What are the clinical implications, if any, for the new guidelines?
We advocate when possible to surgically remove early cervical cancer if it can be performed safely with negative cancer margins. Neoadjuvant chemotherapy can also be done to make cancer more treatable. Appropriate usage of resources such as the use of platinum agent in chemoradiation therapy was stressed. Having these treatment options allows flexibility for clinicians to plan on treatments for women with cervical cancer in their respective regions.
What further research needs to be done on this topic?
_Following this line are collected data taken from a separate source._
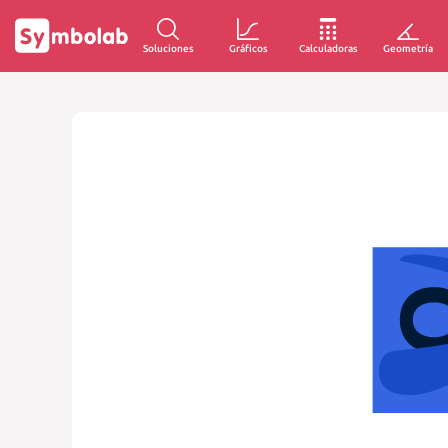
Soluciones
Gráficos
Calculadoras
Geometría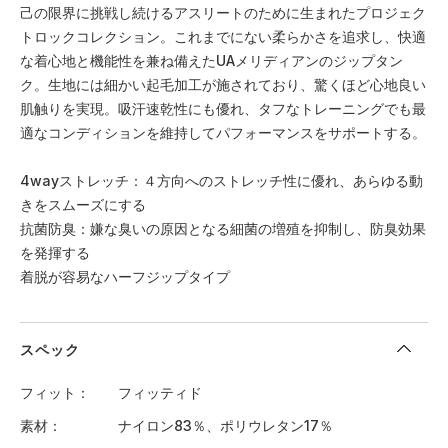
己の限界に挑戦し続けるアスリートのために生まれたプロジェク
トロックコレクション。これまでにない柔らかさを追求し、快適
な着心地と機能性を兼ね備えたUAメリディアンのジップタン
ク。生地には細かい起毛加工が施されており、驚くほど心地良い
肌触りを実現。吸汗速乾性にも優れ、タフなトレーニングでも最
適なコンディションを維持してパフォーマンスをサポートする。
4wayストレッチ：４方向へのストレッチ性に優れ、あらゆる動
きをスムーズにする
抗菌防臭：嫌な臭いの原因となる細菌の増殖を抑制し、防臭効果
を発揮する
着脱が容易なハーフジップタイプ
スペック
フィット
フィッティド
素材
ナイロン83％、ポリウレタン17％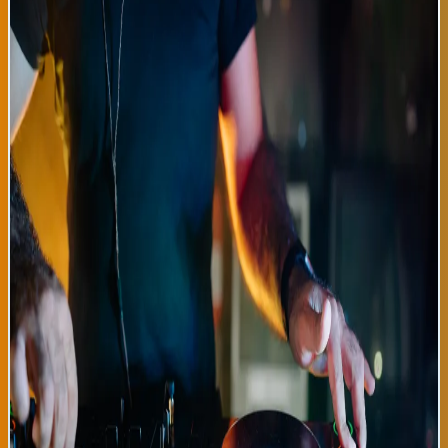
experimentando un fenómeno musical sin precedentes: la fusión
de salsa tradicional con ritmos electrónicos, crear lo que
expertos han denominado 'Salsa Tech'. Eventos como SalsaFest
Bilbao, Ritmo Donostia y la Noche de Verano de Getxo están
presentando artistas como Grupo Sálsero Digital, Los
Electrónicos del Barrio y Ritmo Máquina, que mezclan trompetas
vivas con sintetizadores y beats de música electrónica de danza.
Esta tendencia ha revolucionado completamente la forma en
que la audiencia vasca disfruta de la música latina, atrayendo
tanto a puristas de la salsa como a amantes de la música
electrónica. La salsa ha sido durante décadas un pilar
fundamental de la cultura musical latina en el País Vasco,
especialmente en la comunidad ecuatoriana, colombiana y
puertorriqueña. Sin embargo, los músicos jóvenes han decidido
reimaginar este género clásico integrándolo con sonoridades
modernas que atraen a las nuevas generaciones. Artistas como
DJ Sálsero de Bilbao y la productora Marisa Rodríguez de
Donostia han sido pioneros en esta fusión, creando tracks que
son simultáneamente bailables en discotecas modernas y
respetuosos con la tradición salsera. Este movimiento ha
generado debates culturales interesantes sobre la evolución de
la música latina sin perder sus raíces. Los festivales reportan
que las entradas para estos eventos se agotan cada semana, con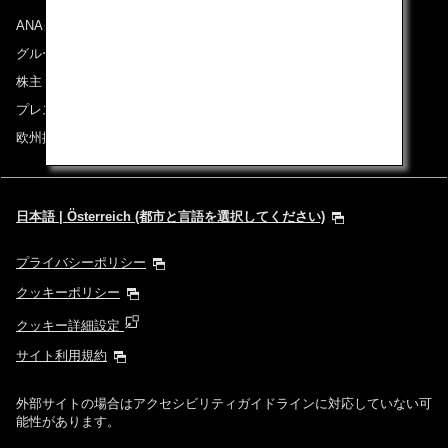
ANAグループについて
時間帯指定なし
グループ企業一覧
株主・投資家情報
経由地および乗り継ぎ所要時間を追加する
プレスリリース
欧州採用情報
1人
日本語 | Österreich (都市と言語を選択してください)
プライバシーポリシー
プロモーションコードについて
クッキーポリシー
クッキー詳細設定
前後3日の運賃を検索
サイト利用規約
・表示金額は選択いただいた条件でのもっともおトクな運賃となりま
す。
外部サイトの場合はアクセシビリティガイドラインに対応していない可
・表示金額と空席状況は最新ではない場合があります。[検索する]ボタ
能性があります。
ンより最新の空席照会結果をご確認ください。
・「＊」は現在金額が確認できない都市・日付となります。空席照会結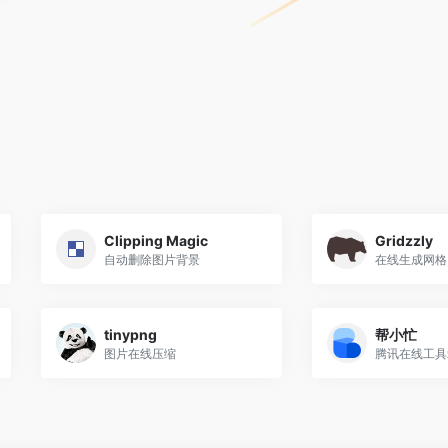
Clipping Magic
Gridzzly
自动删除图片背景
在线生成网格
tinypng
帮小忙
图片在线压缩
腾讯在线工具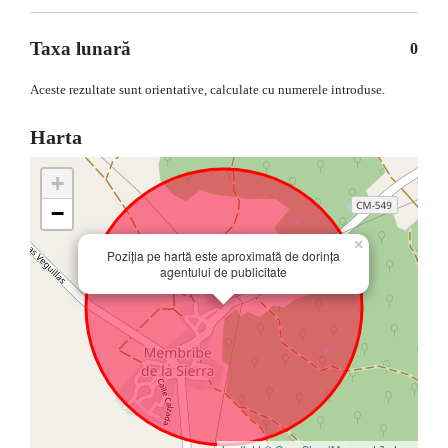
Taxa lunară
0
Aceste rezultate sunt orientative, calculate cu numerele introduse.
Harta
+
−
×
Poziția pe hartă este aproximată de dorința
agentului de publicitate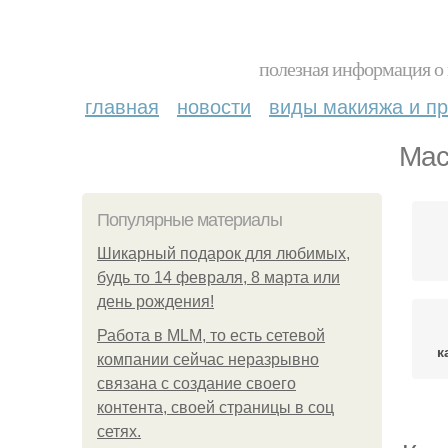
полезная информация о 
главная
новости
виды макияжа и пр
Мас
Популярные материалы
Шикарный подарок для любимых,
будь то 14 февраля, 8 марта или
день рождения!
Работа в MLM, то есть сетевой
к
компании сейчас неразрывно
связана с создание своего
контента, своей страницы в соц
сетях.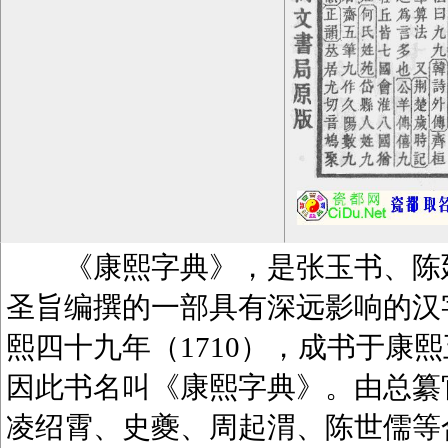
《康熙字典》，是张玉书、陈廷
圣旨编撰的一部具有深远影响的汉
熙四十九年（1710），成书于康熙
因此书名叫《康熙字典》。由总纂
凌绍霄、史夔、周起渭、陈世儒等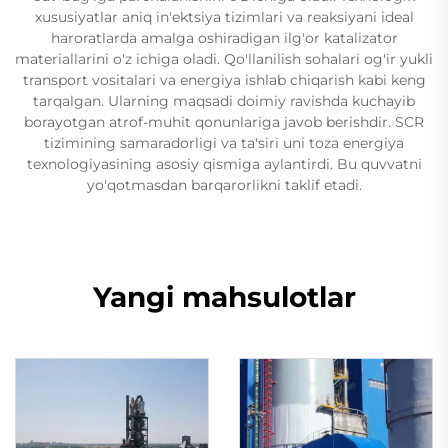
xususiyatlar aniq in'ektsiya tizimlari va reaksiyani ideal
haroratlarda amalga oshiradigan ilg'or katalizator
materiallarini o'z ichiga oladi. Qo'llanilish sohalari og'ir yukli
transport vositalari va energiya ishlab chiqarish kabi keng
tarqalgan. Ularning maqsadi doimiy ravishda kuchayib
borayotgan atrof-muhit qonunlariga javob berishdir. SCR
tizimining samaradorligi va ta'siri uni toza energiya
texnologiyasining asosiy qismiga aylantirdi. Bu quvvatni
yo'qotmasdan barqarorlikni taklif etadi.
Yangi mahsulotlar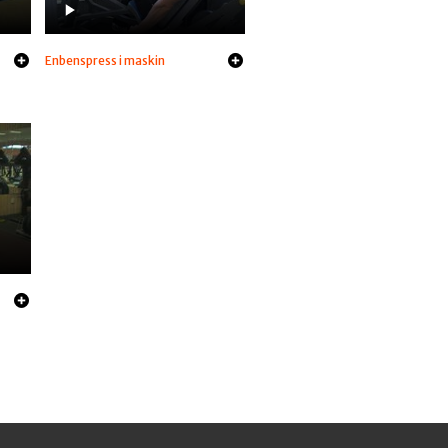
Enbenspress i maskin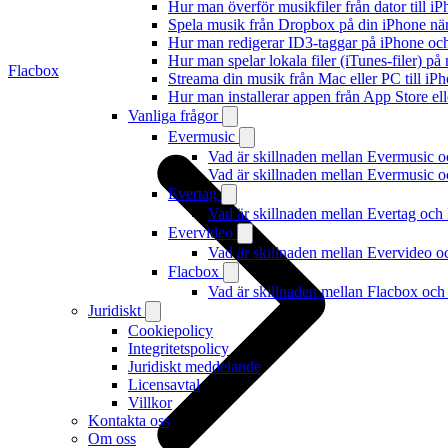
Hur man överför musikfiler från dator till 
Spela musik från Dropbox på din iPhone när 
Hur man redigerar ID3-taggar på iPhone o
Hur man spelar lokala filer (iTunes-filer) p
Flacbox
Streama din musik från Mac eller PC till 
Hur man installerar appen från App Store el
Vanliga frågor
Evermusic
Vad är skillnaden mellan Evermusic 
Vad är skillnaden mellan Evermusic
Evertag
Vad är skillnaden mellan Evertag oc
Evervideo
Vad är skillnaden mellan Evervideo 
Flacbox
Vad är skillnaden mellan Flacbox oc
Juridiskt
Cookiepolicy
Integritetspolicy
Juridiskt meddelande
Licensavtal
Villkor
Kontakta oss
Om oss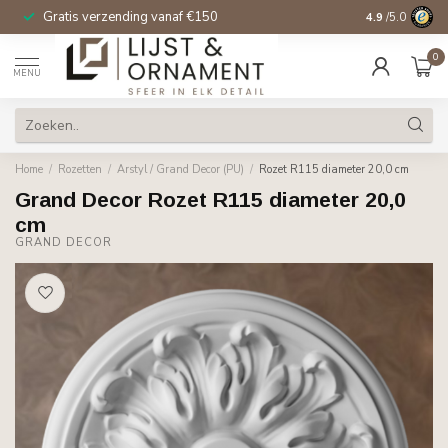
Gratis verzending vanaf €150
14 dagen beden
4.9
/5.0
0
MENU
Home
/
Rozetten
/
Arstyl / Grand Decor (PU)
/
Rozet R115 diameter 20,0 cm
Grand Decor Rozet R115 diameter 20,0
cm
GRAND DECOR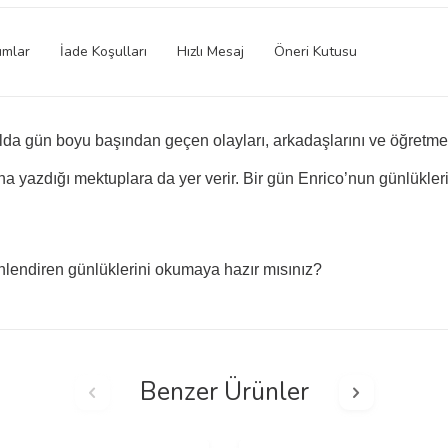
umlar
İade Koşulları
Hızlı Mesaj
Öneri Kutusu
ulda gün boyu başından geçen olayları, arkadaşlarını ve öğretme
a yazdığı mektuplara da yer verir. Bir gün Enrico’nun günlükler
lendiren günlüklerini okumaya hazır mısınız?
Benzer Ürünler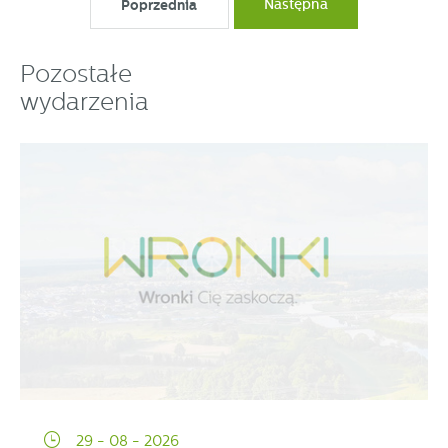
Poprzednia
Następna
Pozostałe
wydarzenia
29 - 08 - 2026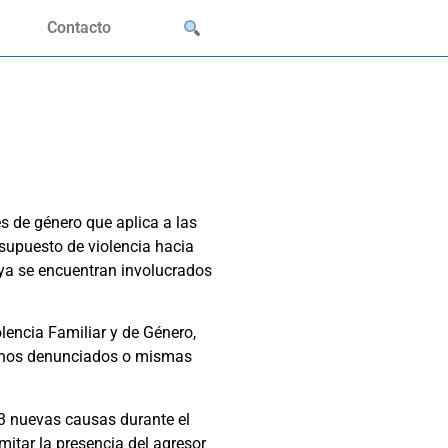
Contacto
es de género que aplica a las
l supuesto de violencia hacia
 ya se encuentran involucrados
encia Familiar y de Género,
echos denunciados o mismas
13 nuevas causas durante el
itar la presencia del agresor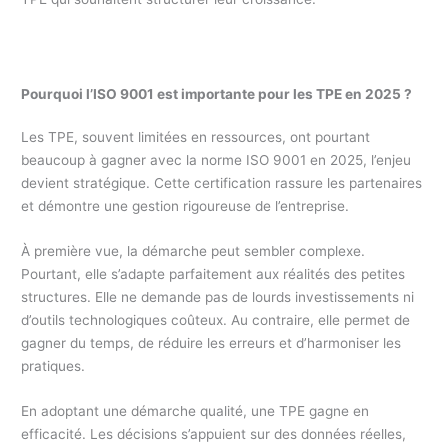
Pourquoi l’ISO 9001 est importante pour les TPE en 2025 ?
Les TPE, souvent limitées en ressources, ont pourtant
beaucoup à gagner avec la norme ISO 9001 en 2025, l’enjeu
devient stratégique. Cette certification rassure les partenaires
et démontre une gestion rigoureuse de l’entreprise.
À première vue, la démarche peut sembler complexe.
Pourtant, elle s’adapte parfaitement aux réalités des petites
structures. Elle ne demande pas de lourds investissements ni
d’outils technologiques coûteux. Au contraire, elle permet de
gagner du temps, de réduire les erreurs et d’harmoniser les
pratiques.
En adoptant une démarche qualité, une TPE gagne en
efficacité. Les décisions s’appuient sur des données réelles,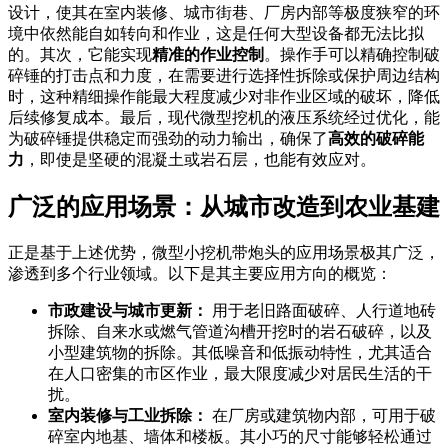
设计，使其在室内装修、城市街巷、厂房内部等极度狭窄的环
境中依然能自如转向和作业，这是任何大型设备都无法比拟
的。其次，它能实现
精准的作业控制
。操作手可以精确控制破
碎锤的打击点和力度，在需要进行选择性拆除或保护周边结构
时，这种精细操作能最大程度减少对非作业区域的破坏，降低
后续修复成本。最后，现代微型挖机的液压系统经过优化，能
为破碎锤提供稳定而强劲的动力输出，确保了
高效的破碎能
力
，即使是坚硬的混凝土或岩石层，也能有效应对。
广泛的应用场景：从城市改造到农业基建
正是基于上述优势，微型小挖机带炮头的应用场景极其广泛，
渗透到多个行业领域。以下是其主要应用方向的概览：
市政建设与城市更新：
用于老旧路面破碎、人行道地砖
拆除、自来水或燃气管道沟槽开挖时的岩石破碎，以及
小型建筑物的拆除。其低噪音和低振动特性，尤其适合
在人口密集的市区作业，最大限度减少对居民生活的干
扰。
室内装修与工业拆除：
在厂房或建筑物内部，可用于破
碎室内地基、墙体和楼板。其小巧的尺寸能够轻松通过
Confirmation of the recommendations put forth in our resource-stratified clinical practice guideline is vital. What has been unexpected is that the attention that was drawn to this first resource-stratified clinical practice guideline for cervical cancer has inspired additional research. Current ongoing research includes the possibility to use less treatment fractions of radiation to obtain equivalent survival outcomes. If fewer treatment fractions are needed, then it means more women can be treated and more lives can be saved. Research is also being done to determine if surgery can replace brachytherapy as this approach is even less available in low-resource settings comparing to external beam radiation therapy machines.
Is there anything else you want Oncology Times readers to know about management and palliative care of women diagnosed with invasive cervical cancer?
While we are pleased this resource-stratified clinical practice guideline may help clinicians more effectively manage care for women with cervical cancer worldwide, we would like to call for more attention to primary and secondary prevention of cervical cancer through HPV vaccination and screening for cervical cancer. Today we have the means in using HPV vaccination to prevent nearly 90 percent of cervical cancer. If women undergo cervical cancer screening, the cancer can also be detected at its pre-invasive phase, which is highly curable.
Chuck Holt is a contributing writer.